Ancor più durante la seconda guerra mondiale, il nodo ferroviario di Mestre e soprattutto le industrie di Porto Marghera erano obiettivi strategici, per cui tutte le aree abitate circostanti furono duramente colpite. Mestre fu presa di mira già nel 1940, da aerei francesi, che però provocarono danni lievissimi. Furono soprattutto gli Anglo-Americani, nella primavera del 1944, a bombardare Mestre, specie nella vasta zona compresa fra Piazza XXVII Ottobre e Catene. In tutta Mestre mille furono le abitazioni colpite, migliaia di persone rimasero senza casa. Anche i danni alle industrie furono ingentissimi. Il bombardamento peggiore fu quello del 28 marzo 1944, che causò 164 morti e 270 feriti. Ma i bombardamenti a Porto Marghera divennero frequentissimi e il pericolo era aggravato dal fatto che i rifugi antiaerei erano scarsamente sicuri e poteva essere più consigliabile cercare nascondigli nella campagna circostante.

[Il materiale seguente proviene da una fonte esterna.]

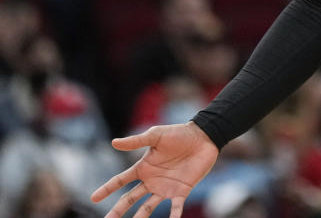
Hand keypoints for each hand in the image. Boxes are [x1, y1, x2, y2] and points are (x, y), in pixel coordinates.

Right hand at [90, 121, 218, 217]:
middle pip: (130, 199)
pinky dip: (173, 216)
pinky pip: (175, 208)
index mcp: (143, 167)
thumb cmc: (179, 134)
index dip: (107, 189)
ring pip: (148, 208)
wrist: (204, 137)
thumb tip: (114, 142)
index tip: (93, 198)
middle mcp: (151, 180)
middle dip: (118, 211)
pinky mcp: (181, 191)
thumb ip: (137, 141)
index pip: (120, 180)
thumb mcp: (156, 136)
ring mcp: (165, 188)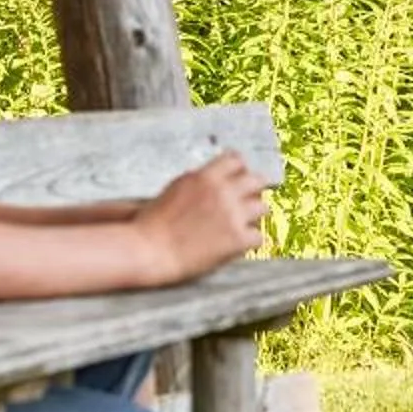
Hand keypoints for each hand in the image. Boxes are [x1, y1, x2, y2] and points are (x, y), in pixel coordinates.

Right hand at [138, 153, 266, 281]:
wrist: (148, 250)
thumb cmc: (153, 223)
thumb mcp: (175, 189)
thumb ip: (199, 182)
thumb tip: (215, 178)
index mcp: (206, 177)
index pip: (236, 160)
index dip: (240, 171)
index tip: (239, 180)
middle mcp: (223, 192)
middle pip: (257, 180)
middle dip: (254, 191)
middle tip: (247, 203)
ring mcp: (233, 215)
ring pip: (263, 207)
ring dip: (254, 217)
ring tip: (242, 226)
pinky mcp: (237, 239)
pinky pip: (259, 236)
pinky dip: (249, 242)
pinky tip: (238, 246)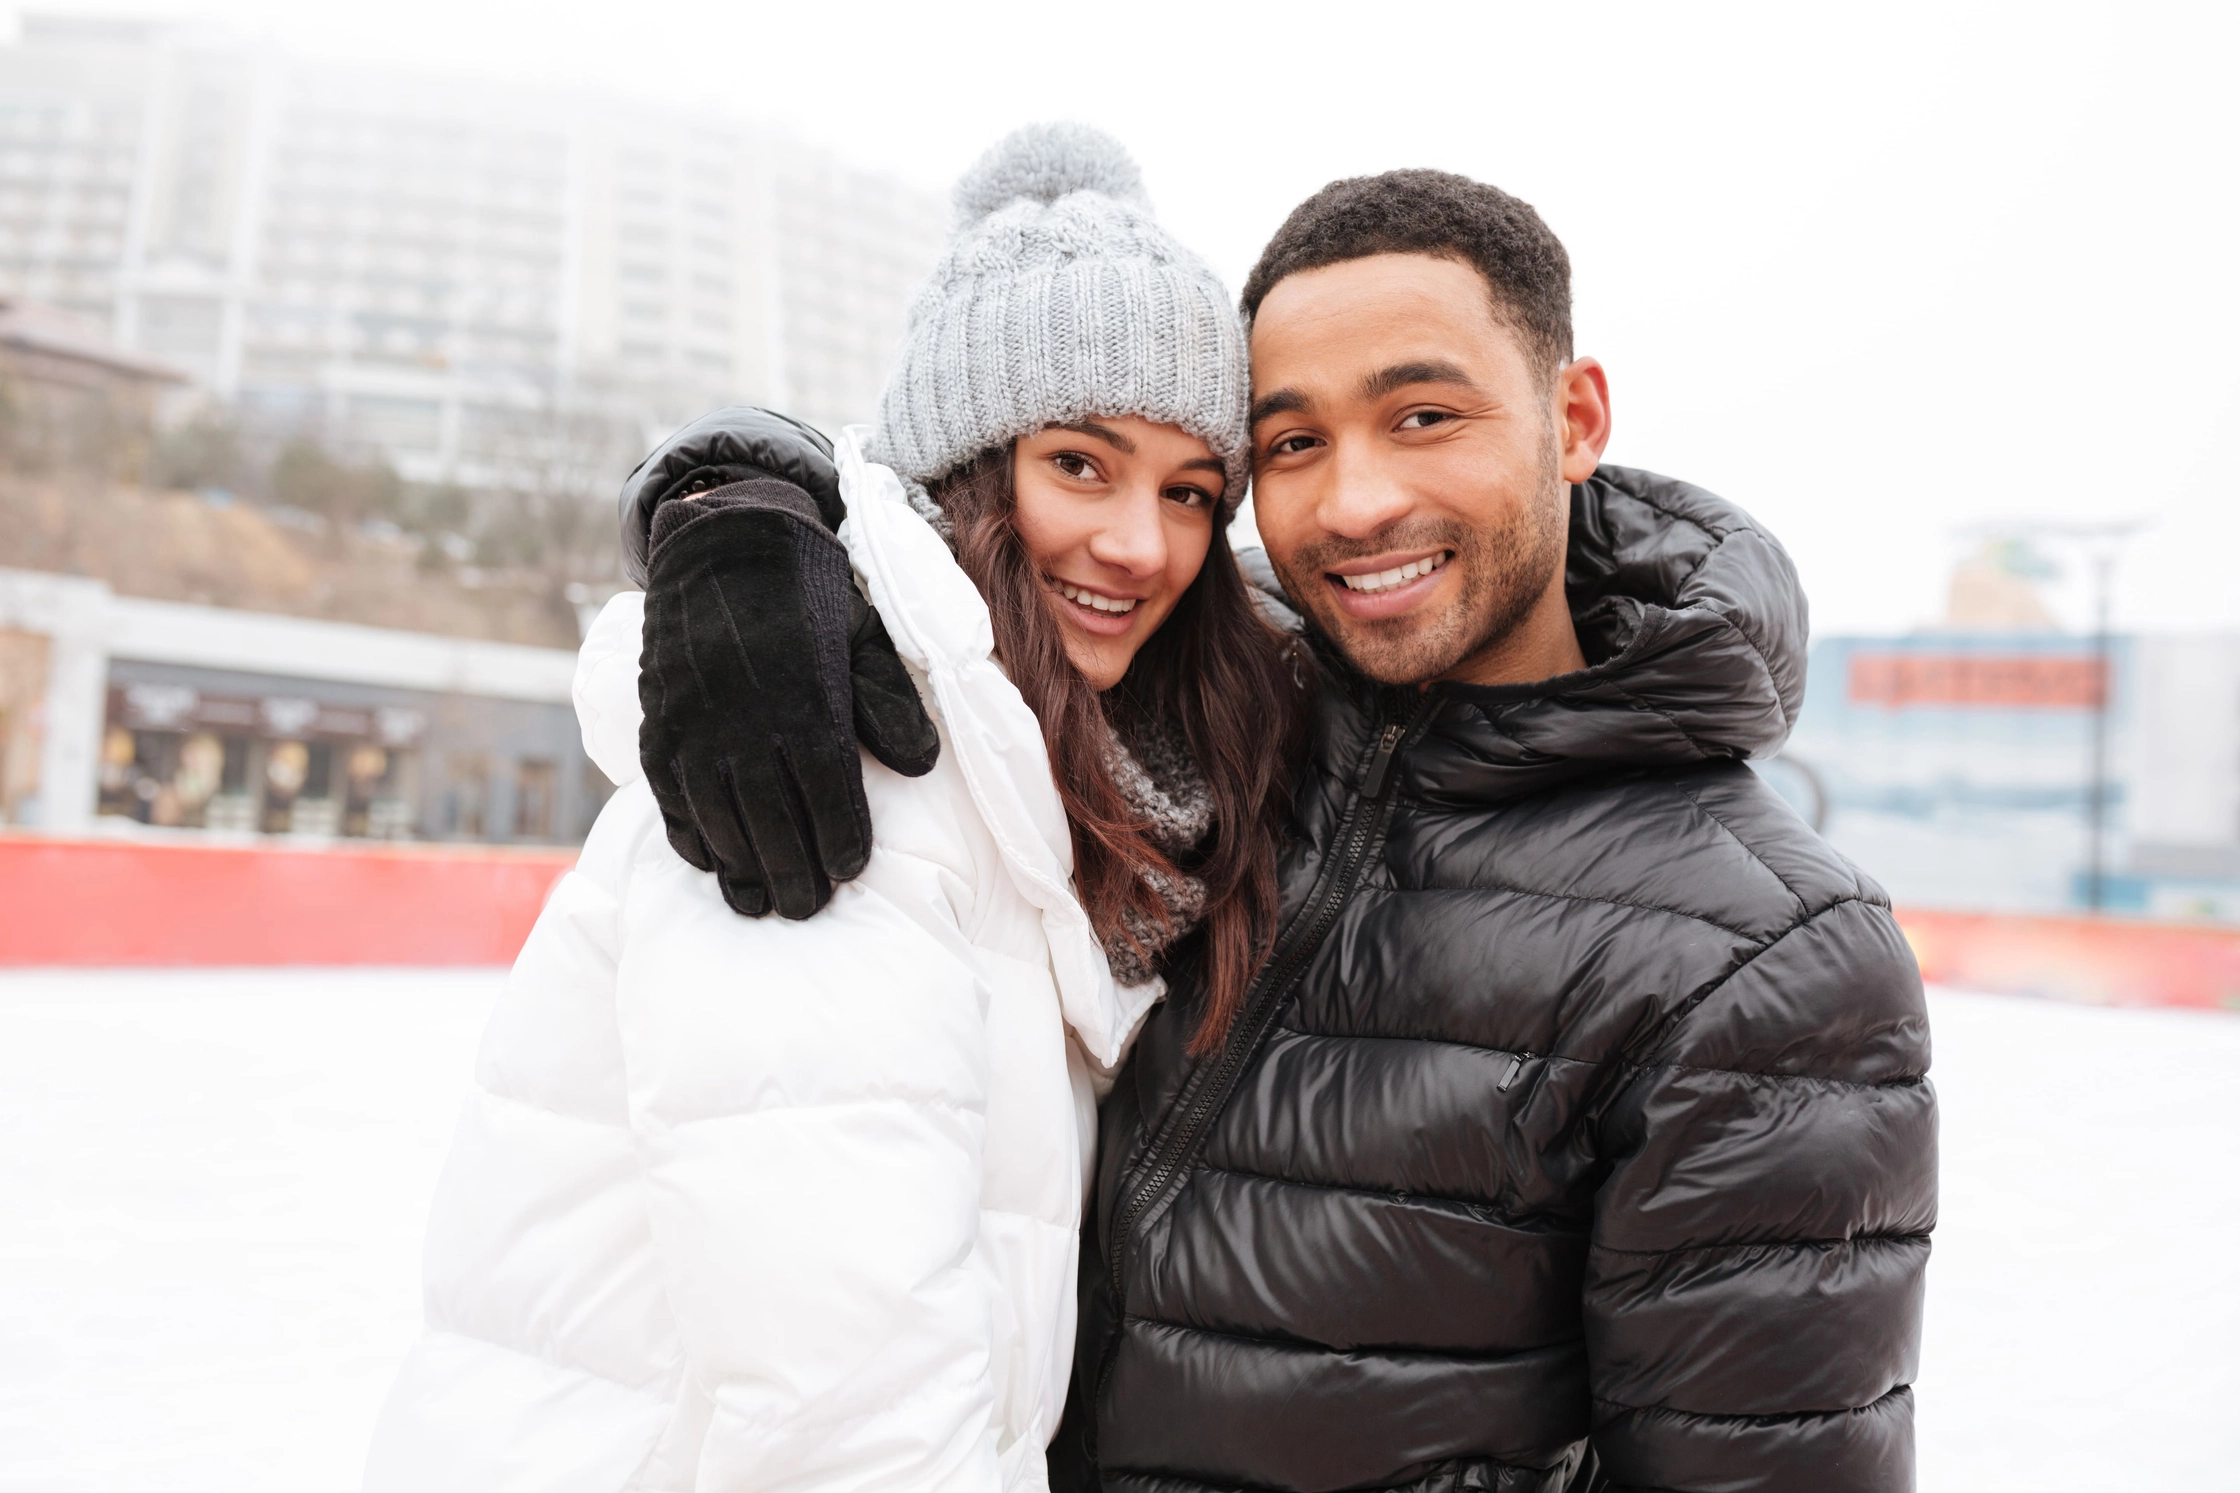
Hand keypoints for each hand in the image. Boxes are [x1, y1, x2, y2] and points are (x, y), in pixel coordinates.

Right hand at [631, 428, 937, 918]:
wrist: (725, 540)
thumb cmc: (810, 594)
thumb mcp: (865, 637)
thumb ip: (890, 704)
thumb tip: (919, 767)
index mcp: (805, 698)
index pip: (825, 791)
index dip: (838, 839)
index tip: (850, 871)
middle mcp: (743, 719)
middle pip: (770, 820)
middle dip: (792, 873)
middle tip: (808, 908)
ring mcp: (693, 725)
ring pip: (717, 819)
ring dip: (741, 869)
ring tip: (760, 904)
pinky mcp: (657, 725)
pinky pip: (671, 798)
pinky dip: (692, 837)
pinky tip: (712, 862)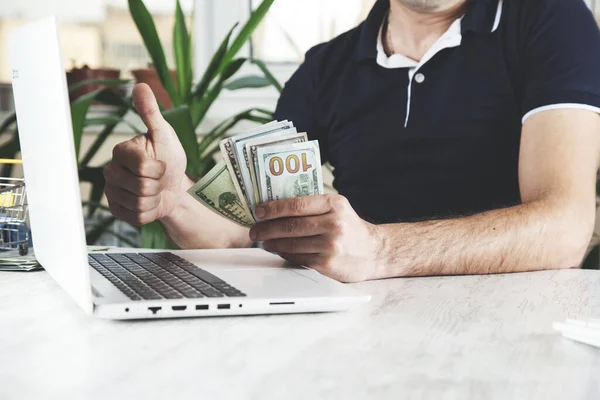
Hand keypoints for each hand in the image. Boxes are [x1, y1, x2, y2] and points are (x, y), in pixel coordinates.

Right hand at [104, 83, 187, 225]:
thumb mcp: (164, 134)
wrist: (174, 186)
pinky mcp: (117, 210)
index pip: (143, 166)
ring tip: (154, 189)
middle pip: (142, 186)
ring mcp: (112, 192)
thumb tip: (140, 85)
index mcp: (121, 151)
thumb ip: (151, 112)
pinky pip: (137, 217)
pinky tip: (149, 201)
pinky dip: (150, 212)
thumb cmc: (168, 157)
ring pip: (140, 203)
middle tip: (159, 178)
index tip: (162, 163)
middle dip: (158, 184)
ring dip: (155, 198)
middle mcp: (111, 171)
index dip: (160, 169)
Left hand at [249, 195, 382, 282]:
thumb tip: (275, 208)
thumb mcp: (338, 208)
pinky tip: (278, 250)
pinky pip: (297, 258)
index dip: (273, 208)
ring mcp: (330, 245)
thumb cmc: (350, 228)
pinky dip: (283, 254)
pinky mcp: (327, 264)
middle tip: (255, 230)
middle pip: (290, 226)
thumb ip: (313, 206)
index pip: (296, 204)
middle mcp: (334, 224)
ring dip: (272, 243)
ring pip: (290, 243)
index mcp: (334, 204)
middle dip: (266, 228)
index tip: (259, 211)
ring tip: (263, 241)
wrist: (373, 252)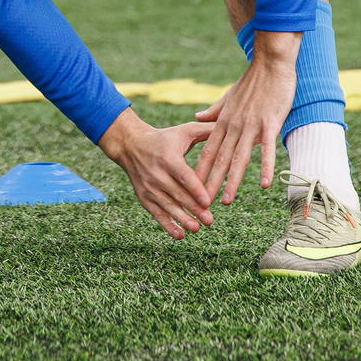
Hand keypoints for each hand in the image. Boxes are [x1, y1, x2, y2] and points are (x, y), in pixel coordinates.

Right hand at [97, 108, 217, 238]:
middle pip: (177, 194)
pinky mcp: (144, 198)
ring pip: (167, 207)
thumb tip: (228, 124)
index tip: (208, 201)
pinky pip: (156, 214)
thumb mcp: (183, 130)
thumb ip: (206, 130)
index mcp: (168, 157)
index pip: (183, 176)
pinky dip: (167, 226)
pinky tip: (180, 235)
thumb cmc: (165, 138)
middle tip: (210, 220)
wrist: (131, 145)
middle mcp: (156, 174)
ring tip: (198, 229)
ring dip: (183, 219)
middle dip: (194, 209)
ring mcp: (149, 187)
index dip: (195, 189)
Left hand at [192, 31, 297, 205]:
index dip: (201, 170)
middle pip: (220, 159)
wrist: (270, 64)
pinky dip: (265, 167)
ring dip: (232, 181)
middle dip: (211, 183)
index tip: (192, 187)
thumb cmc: (252, 81)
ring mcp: (251, 126)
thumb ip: (213, 110)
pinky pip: (267, 149)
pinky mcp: (269, 123)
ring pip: (239, 158)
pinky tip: (265, 184)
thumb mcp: (228, 96)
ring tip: (226, 200)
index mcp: (224, 121)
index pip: (209, 150)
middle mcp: (234, 126)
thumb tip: (197, 117)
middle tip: (203, 204)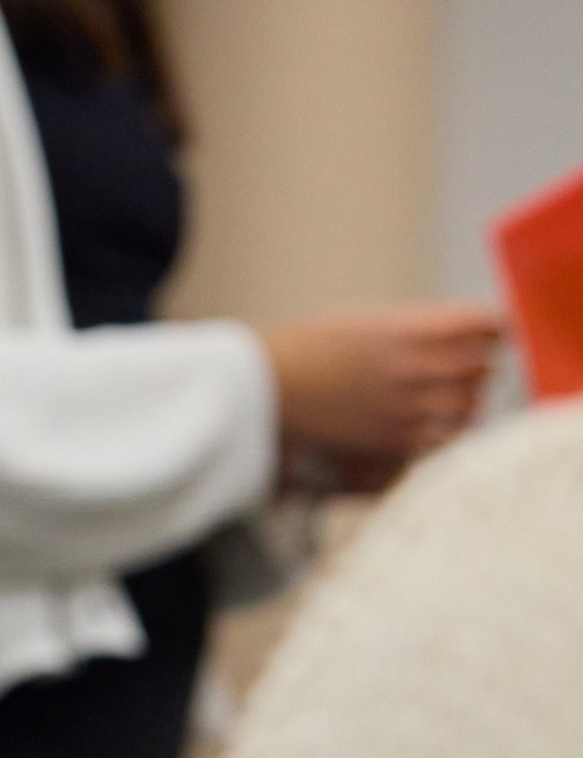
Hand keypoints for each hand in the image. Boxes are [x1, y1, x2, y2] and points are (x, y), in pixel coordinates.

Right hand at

L'alta concentrazione operaia e il malcontento per le condizioni di guerra, sfociato negli scioperi del 1944, fecero di Mestre terreno privilegiato per la Resistenza, come testimoniato dal gran numero di partigiani provenienti da questa zona e dai sabotaggi e attentati realizzati a Venezia contro la polizia segreta fascista prima e contro i Tedeschi poi. Dopo la Liberazione (25 aprile) i partigiani costrinsero i Tedeschi ad abbandonare Mestre il 28 aprile e, nel pomeriggio del 29 aprile 1945, entrarono a Mestre le truppe Alleate, provenienti da Padova.
Gli strascichi della seconda guerra mondiale si fecero poi sentire per diversi anni, anche con l'arrivo, pure a Mestre, dei profughi italiani dall'Istria e dalla Dalmazia: in particolare a Marghera (Mestre sud), furono loro assegnati, nel corso degli anni, 334 appartamenti.